Hot Topics: Social Security, Mick Jagger, Dara Torres and Lance Armstrong
The federal budget President Obama introduced this week includes cuts to a variety of programs to deflate a ballooning deficit but leaves Social Security spending virtually untouched -- at least for now. Reuters explains that the proposal would reduce the deficit by $1.1 trillion over 10 years through cuts and tax increases, though Republicans say it doesn't go far enough to trim government spending.
The budget does not include a 2010 deficit reduction commission's recommendation to raise the Social Security retirement age to reduce spending on the program, which along with Medicare and Medicaid account for 44 percent of noninterest federal outlays. However, Obama's statement that he will not accept an approach that "slashes" benefits for future generations is being interpreted as leaving the door open for modest cutbacks. The New York Times published an annotated, interactive version of the federal government's 2012 spending plan here.
Start Me Up: Mick Jagger didn't need to hatch out of an egg to win over viewers in his first-ever appearance at the Grammy Awards on Sunday (in case you missed it, that was Lady Gaga in the egg). The 67-year-old Rolling Stones front man sang a white-hot version of late soul singer Solomon Burke's "Everybody Needs Somebody to Love" -- and showed Justin Bieber a thing or two about working a crowd.
Armstrong Is Out: America's most famous cyclist and seven-time Tour de France winner is hanging up his spokes, again, and this time he says it's for good. Lance Armstrong, 39, a cancer survivor and currently the target of an investigation into doping in cycling, says his biggest commitment right now is to raising his five kids. Armstrong tweets to his followers this week: "Thanks for all the messages on retirement 2.0. And thanks for ALL the support the past 2.5 yrs. Onward!"
Torres Is In: Olympian Dara Torres is getting back into the swim of things. According to USA Today, the 43-year-old 50-meter freestyle specialist will swim in the Missouri Grand Prix in Columbia this weekend, her first meet since 2009. "My intention is to go to trials and to try to make another Olympic team. That's why I'm doing this," she says. Torres recently shared her workout tips with SecondAct here.

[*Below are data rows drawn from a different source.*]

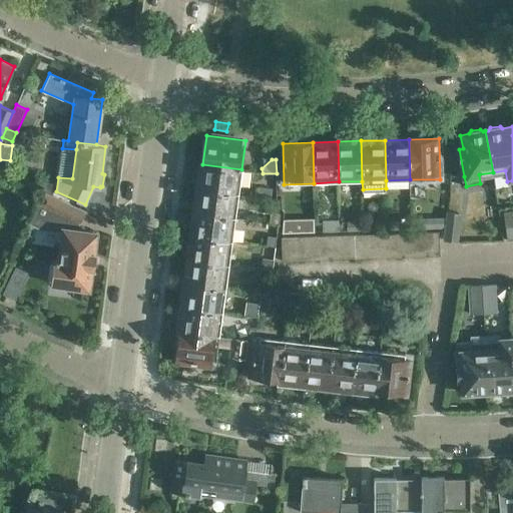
[(202,164),(198,188),(238,193),(241,169),(202,164)]
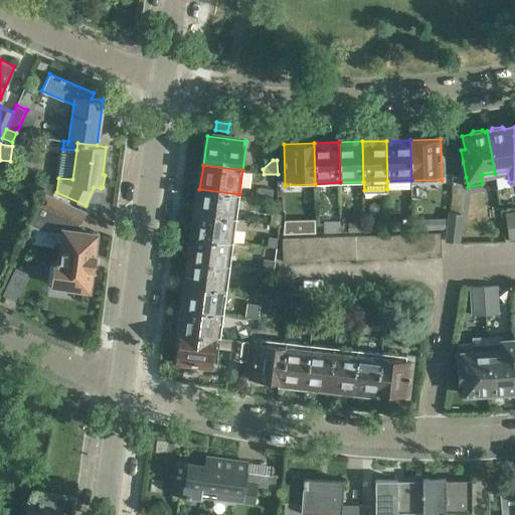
[(45,185),(44,192),(54,195),(55,187),(45,185)]
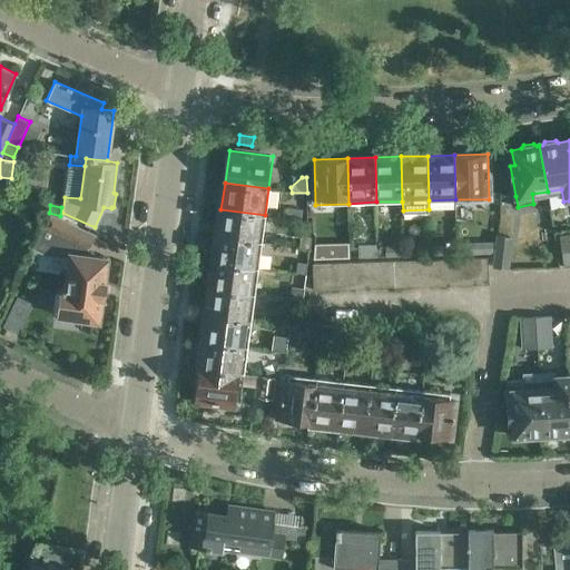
[(302,220),(302,209),(287,207),(286,218),(302,220)]
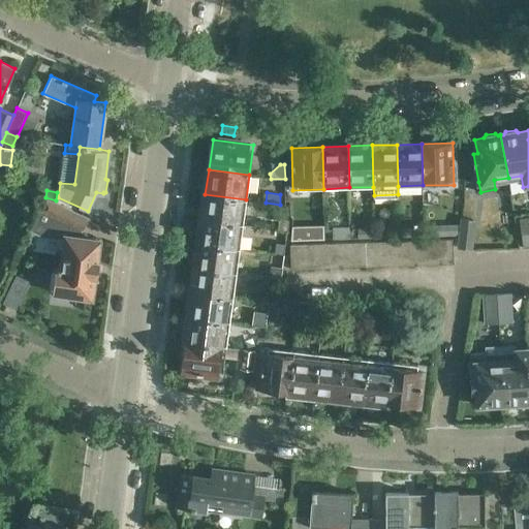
[(205,194),(201,219),(243,224),(246,199),(205,194)]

The Not-So-Plugged-In President: He championed the information superhighway, but President Clinton concedes he was no early adopter. During two terms as president, Clinton says he sent just two e-mail messages: one to the troops in the Adriatic and another to John Glenn while the astronaut-turned-senator was in space, Fast Company reports. When Clinton took office in 1993, there were just 50 sites on the internet, and cell phones were so big you could use them for bicep curls, Clinton told the Wired for Change conference in New York this week. Technological developments since then have been good and bad; cell phones are "heroic figures" in helping rebuild Haiti, he says, but information technology led to the financial industry meltdown. "Our financial institutions worked arguably too well, at warp speed."
American Idol: National Public Radio book reviewer Maureen Corrigan gives an enthusiastic thumbs up to I Think I Love You, Allison Pearson's new novel about youth, yearning and David Cassidy of the Partridge Family. The book recounts a young girl's obsession with the '70s teen heartthrob and the trip to Las Vegas she and her BFF took years later to finally meet Cassidy. Corrigan writes: "For any middle-aged woman out there (and there must be hundreds of thousands of us) who long ago cried herself to sleep because Bobby Sherman or Donny Osmond or Davy Jones of The Monkees was sooo cute and sooo out of reach, I Think I Love You is both an anguished trip back to the mad possessiveness of puppy love and a respectful acknowledgment that it mattered."